Le reclus de Moixiens : Job

Par Unpeudetao

Pauvre et riche, infirme et sain,
prêtez-moi quelque attention,
et puis je prendrai congé de vous.
Craignez un homme que je crains.
C’est Job, qui souffrit maint coup dur.
Job, quand on l’eut logé sur le fumier,
eut le corps tout envenimé,
mais jamais son coeur ne s’éloigna
de Dieu pour rien ni pour beaucoup.
Pensons à Job, vous et moi,
car nous serons jugés par Job,
quand nous viendrons devant la face de Dieu.
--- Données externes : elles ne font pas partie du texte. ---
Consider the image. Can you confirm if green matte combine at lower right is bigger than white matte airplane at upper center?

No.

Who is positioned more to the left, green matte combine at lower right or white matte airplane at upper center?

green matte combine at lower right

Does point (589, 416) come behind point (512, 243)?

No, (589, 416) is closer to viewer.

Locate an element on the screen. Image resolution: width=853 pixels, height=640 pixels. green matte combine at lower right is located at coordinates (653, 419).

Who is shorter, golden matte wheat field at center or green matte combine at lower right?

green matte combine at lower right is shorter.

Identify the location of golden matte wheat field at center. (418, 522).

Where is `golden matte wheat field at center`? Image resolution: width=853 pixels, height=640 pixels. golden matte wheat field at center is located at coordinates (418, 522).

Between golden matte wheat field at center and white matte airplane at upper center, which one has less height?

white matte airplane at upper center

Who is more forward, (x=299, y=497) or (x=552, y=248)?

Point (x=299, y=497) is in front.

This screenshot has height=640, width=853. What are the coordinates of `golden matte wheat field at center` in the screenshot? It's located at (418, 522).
Job fut ardent en charité,
Job fut donneur non retardataire,
Job fut le père des orphelins,
Job fut le défenseur des veuves,
Job fut le redresseur des torts,
Job fut le cousin des étrangers,
Job fut le secours de ses voisins,
Job fut l’hôte des pèlerins,
Job ne rendait pas le mal,
Job fut simple et sans ruse,
Job fut éprouvé comme l’or fin.
Job s’entendit à toutes les vertus.

Job n’usa pas de richesse
comme le monde en a l’habitude,
car beaucoup en usent mal.
Job ne musa pas au monde,
Job renonça aux mauvais usages.
Aujourd’hui j’en vois beaucoup qui musent
et peu qui renoncent aux mauvais usages :
ils refusent d’honorer ce qu’on doit honorer ;
mais Job jamais ne le refusa.
J’en vois beaucoup qui s’excusent
de ce dont leur coeur les accuse,
mais Job jamais ne s’excusa.

Job donna des preuves de sa charité ;
il n’attendait pas qu’on le priât.
Où sont ceux qui donnent telles preuves ?
Job ne couva jamais nul trésor,
tant qu’il trouva à qui donner.
Mais maintenant les pauvres trouvent peu d’hommes
qui leur donnent, même quand ils les implorent ;
et quelques-uns regrettent leur don,
mais Job jamais ne se le reprocha.
Que devient ce que les avares couvent ?
Les diables incarnés découvrent tout,
et peu ou néant en tourne à profit. (..)

 
Le reclus de Moixiens (Premier tiers du XIIIe siècle).
Traduit du picard (Extrait de Carité, in Anthologie poétique française. Moyen Âge 1).